# Dyno questions



## STLGTO05A4 (Jul 3, 2005)

I went to a GTO Dyno day at Mid Coast Performance IN Missouri Saturday July 27th. My question is: My HP & Torq numbers were quite good (seem too good) for the minor mods I have. After 3 pulls, my first pull was the best:
It was a Mustang Dyno/Powerdyne.

1st-376.5 HP, 372.6 TQ
2nd-370.6 HP, 370.0 TQ
3rd-366.1 HP, 369.7 TQ

2005/A4, Stock tune, no headers, stock exhaust except axeback system, 93 octane always.
My minor mods are:
NGK plugs
Taylor Thundervolt wires
Volant CAI
New Kook's 3" Axelback system w/3" afterburner mufflers.

Do those numbers seem correct? 
How does The Mustang Dyno differ form others??
I would love to brag, but want to verify first....LOL


----------



## Ninjured (Apr 28, 2006)

Every dyno is different but your numbers do seem high with your mods and usually mustang dynos read lower. Are they SAE corrected? Post the graph.

I've had a real long conversation with a dyno owner who stated that by adjusting some variables in the program, he could make the car show much more horsepower than it actually had. A lot of shops will tweak the numbers a little for "bragging rights" of the dyno queens. 

My car is an M6 with less drive train loss and comparable mods and a full tune. I'm only putting down 350/350 to the wheels.
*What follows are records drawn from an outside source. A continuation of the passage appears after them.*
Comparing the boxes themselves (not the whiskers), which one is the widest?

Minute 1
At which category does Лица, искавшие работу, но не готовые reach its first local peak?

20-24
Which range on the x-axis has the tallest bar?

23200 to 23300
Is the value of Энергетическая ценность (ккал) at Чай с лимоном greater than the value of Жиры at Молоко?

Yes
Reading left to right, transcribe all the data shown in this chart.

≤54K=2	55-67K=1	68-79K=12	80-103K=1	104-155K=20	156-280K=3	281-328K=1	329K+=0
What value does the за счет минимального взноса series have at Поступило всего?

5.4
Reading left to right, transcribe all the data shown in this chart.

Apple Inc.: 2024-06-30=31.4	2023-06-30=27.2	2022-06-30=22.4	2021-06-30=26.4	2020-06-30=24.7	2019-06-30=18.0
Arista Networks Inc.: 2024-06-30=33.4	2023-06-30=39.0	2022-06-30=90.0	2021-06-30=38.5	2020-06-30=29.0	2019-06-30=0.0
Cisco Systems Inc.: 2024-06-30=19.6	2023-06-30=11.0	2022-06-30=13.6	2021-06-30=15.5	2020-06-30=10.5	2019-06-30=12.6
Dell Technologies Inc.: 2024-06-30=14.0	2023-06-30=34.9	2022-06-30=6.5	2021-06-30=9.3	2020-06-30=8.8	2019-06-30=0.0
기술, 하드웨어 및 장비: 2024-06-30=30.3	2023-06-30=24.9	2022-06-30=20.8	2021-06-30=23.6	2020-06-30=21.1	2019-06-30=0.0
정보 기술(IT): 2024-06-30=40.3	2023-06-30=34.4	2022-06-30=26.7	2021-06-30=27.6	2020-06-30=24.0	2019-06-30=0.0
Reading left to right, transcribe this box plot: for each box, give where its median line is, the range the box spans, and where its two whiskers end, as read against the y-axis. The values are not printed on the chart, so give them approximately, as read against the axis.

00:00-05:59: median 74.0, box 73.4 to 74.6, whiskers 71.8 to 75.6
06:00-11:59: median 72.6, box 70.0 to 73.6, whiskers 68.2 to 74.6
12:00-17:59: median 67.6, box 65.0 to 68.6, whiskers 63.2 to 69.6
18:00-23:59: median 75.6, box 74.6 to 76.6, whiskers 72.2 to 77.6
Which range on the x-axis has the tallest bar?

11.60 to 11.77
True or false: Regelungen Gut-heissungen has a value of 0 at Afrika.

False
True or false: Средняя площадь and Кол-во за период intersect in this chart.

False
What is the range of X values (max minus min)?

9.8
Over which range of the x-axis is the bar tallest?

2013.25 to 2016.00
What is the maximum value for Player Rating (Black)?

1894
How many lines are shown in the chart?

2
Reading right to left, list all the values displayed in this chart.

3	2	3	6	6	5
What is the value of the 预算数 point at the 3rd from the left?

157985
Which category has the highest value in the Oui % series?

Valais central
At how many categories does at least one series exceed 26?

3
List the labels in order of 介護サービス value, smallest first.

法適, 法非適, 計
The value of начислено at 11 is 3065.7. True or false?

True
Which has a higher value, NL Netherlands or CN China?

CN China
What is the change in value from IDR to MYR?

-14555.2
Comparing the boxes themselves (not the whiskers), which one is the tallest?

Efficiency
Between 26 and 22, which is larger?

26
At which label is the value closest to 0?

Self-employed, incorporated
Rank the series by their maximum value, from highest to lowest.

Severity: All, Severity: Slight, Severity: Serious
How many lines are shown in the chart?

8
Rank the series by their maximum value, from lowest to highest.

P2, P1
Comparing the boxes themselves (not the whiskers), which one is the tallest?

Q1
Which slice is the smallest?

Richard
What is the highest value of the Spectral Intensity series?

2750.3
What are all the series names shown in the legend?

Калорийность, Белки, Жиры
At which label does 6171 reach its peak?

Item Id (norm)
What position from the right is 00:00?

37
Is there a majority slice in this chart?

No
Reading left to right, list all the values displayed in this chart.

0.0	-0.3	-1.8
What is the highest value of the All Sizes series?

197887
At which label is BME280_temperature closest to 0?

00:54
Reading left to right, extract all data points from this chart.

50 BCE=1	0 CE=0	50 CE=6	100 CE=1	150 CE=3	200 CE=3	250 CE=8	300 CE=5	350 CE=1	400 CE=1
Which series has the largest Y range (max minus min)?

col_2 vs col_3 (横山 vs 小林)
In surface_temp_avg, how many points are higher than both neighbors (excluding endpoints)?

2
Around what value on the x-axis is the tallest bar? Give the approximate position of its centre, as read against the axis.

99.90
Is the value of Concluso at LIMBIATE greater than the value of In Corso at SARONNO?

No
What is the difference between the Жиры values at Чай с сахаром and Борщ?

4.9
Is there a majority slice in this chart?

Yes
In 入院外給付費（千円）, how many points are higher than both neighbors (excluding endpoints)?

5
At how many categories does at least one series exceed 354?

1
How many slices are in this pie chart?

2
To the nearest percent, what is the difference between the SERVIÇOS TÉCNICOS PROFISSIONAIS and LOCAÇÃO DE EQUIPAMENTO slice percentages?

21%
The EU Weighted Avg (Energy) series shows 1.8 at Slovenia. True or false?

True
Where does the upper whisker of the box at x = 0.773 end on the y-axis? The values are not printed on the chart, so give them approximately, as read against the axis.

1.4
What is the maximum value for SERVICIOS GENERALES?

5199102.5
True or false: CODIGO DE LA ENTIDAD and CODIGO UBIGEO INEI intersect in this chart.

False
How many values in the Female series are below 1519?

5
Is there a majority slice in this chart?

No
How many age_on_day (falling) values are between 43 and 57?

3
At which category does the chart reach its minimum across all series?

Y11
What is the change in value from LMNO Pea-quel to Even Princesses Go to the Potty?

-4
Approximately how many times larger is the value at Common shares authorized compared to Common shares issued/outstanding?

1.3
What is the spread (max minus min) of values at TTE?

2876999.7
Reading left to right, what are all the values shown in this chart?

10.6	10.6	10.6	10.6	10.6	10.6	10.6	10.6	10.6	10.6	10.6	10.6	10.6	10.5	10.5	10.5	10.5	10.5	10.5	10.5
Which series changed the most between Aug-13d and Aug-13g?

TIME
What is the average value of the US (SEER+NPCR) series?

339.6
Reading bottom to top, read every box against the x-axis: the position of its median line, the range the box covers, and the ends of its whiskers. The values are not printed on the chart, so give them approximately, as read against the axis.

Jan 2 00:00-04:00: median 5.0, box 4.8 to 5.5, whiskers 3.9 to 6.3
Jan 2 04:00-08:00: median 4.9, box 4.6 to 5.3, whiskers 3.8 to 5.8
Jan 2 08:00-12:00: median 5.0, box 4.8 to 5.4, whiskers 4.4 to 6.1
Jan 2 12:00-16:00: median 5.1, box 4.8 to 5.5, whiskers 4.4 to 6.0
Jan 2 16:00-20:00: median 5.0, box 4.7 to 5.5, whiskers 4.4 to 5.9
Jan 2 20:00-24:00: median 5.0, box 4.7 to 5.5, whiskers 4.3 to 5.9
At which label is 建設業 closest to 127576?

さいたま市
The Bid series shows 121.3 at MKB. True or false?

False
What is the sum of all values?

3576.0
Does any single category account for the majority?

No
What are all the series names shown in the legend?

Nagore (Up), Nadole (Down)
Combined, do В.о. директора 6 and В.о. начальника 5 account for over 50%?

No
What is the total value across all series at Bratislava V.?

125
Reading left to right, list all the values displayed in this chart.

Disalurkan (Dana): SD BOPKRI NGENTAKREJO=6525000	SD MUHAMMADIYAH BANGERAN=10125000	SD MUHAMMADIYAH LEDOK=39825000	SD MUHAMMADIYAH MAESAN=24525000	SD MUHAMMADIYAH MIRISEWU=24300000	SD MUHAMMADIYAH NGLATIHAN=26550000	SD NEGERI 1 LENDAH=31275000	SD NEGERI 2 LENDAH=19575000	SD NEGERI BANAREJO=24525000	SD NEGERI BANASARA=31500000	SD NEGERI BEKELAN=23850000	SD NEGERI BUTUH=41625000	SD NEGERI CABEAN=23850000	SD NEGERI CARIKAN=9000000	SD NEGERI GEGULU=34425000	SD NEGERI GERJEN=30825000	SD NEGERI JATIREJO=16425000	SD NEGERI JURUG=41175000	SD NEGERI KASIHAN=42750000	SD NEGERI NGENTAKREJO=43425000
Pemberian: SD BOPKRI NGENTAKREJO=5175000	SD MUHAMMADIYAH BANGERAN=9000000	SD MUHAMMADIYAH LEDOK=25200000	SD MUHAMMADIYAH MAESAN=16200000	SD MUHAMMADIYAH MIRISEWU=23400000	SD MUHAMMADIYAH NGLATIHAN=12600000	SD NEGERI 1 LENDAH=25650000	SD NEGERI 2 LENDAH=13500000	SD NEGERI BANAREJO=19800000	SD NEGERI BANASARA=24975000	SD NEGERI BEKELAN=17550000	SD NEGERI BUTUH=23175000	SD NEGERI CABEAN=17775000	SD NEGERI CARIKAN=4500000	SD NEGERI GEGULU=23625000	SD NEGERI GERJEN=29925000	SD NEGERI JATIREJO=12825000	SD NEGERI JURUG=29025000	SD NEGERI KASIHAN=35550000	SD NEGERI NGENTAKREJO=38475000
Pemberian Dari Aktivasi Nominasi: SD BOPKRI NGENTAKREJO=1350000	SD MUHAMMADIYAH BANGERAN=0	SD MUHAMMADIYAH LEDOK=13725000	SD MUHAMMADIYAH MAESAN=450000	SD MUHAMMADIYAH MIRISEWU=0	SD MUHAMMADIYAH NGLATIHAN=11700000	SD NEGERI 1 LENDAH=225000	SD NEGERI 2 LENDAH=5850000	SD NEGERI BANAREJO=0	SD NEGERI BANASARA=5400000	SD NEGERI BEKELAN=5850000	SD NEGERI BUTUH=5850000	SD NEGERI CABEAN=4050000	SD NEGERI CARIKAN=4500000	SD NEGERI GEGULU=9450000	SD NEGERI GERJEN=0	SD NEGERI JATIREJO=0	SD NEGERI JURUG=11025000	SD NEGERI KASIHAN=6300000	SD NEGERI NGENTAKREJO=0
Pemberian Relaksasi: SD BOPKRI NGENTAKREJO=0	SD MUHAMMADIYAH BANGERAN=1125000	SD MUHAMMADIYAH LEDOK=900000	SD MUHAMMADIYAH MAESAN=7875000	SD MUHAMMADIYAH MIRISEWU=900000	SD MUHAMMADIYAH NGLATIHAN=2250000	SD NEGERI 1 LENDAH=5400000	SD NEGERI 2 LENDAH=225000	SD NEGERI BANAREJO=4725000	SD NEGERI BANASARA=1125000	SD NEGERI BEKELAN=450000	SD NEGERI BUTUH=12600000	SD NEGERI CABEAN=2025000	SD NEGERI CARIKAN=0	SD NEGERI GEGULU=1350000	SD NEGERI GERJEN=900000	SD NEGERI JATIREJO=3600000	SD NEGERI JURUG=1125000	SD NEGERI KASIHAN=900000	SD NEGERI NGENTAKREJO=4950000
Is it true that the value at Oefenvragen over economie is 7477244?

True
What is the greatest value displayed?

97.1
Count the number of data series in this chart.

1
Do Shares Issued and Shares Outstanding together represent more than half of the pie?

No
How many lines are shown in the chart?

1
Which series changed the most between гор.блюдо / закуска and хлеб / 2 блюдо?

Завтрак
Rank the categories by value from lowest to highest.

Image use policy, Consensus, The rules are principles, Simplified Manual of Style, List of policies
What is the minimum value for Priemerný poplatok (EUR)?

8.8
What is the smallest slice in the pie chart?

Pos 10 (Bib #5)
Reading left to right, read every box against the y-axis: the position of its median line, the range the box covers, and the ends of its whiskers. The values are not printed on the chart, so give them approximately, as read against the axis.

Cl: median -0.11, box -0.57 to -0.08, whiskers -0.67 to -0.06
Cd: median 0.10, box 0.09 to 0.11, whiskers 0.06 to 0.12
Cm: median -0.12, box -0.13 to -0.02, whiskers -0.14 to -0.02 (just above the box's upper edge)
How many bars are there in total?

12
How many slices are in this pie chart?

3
Keep in mind because every dyno is different, it should only be used for reference of improvements made by adding mods. The true test is at the track. If you indeed have the HP claimed, you should/could be in the high 12's on a warm night with a 2.0x 60'

The auto GTO's I've seen with your mods have run low 13's. The last time I went to the track, it was in the 80's and I was running 13.2x and a bone stock auto GTO was running 13.4x Both of us being very consistent throughout the night.

GTO vs. GTO - Video


----------



## vxssls1 (Sep 9, 2006)

yep sounds like a very happy dyno or more so the operator was fudging the figures 
305-310 rwhp would be more realistic 
The mathematics behind why a vehicle shows more power when it is allowed to completely come off the rear roller is due to the fact that the Inertia of the Rear Rollers are accounted for in the dyno software, so if you aren't actually driving them, you do get something for nothing.
The Inertia of the rear rollers of the dyno you probably used, would equate to at least 20Nm at Ramp Rate of 10KPH/sec, and if you add 20Nm or roller torque to whatever value it is at 258RWKW, it will become 273RWKW.


----------



## GM4life (Mar 18, 2007)

Yeah thoes numbers seem kinda high for a A4, your mods, and a Mustang dyno.


----------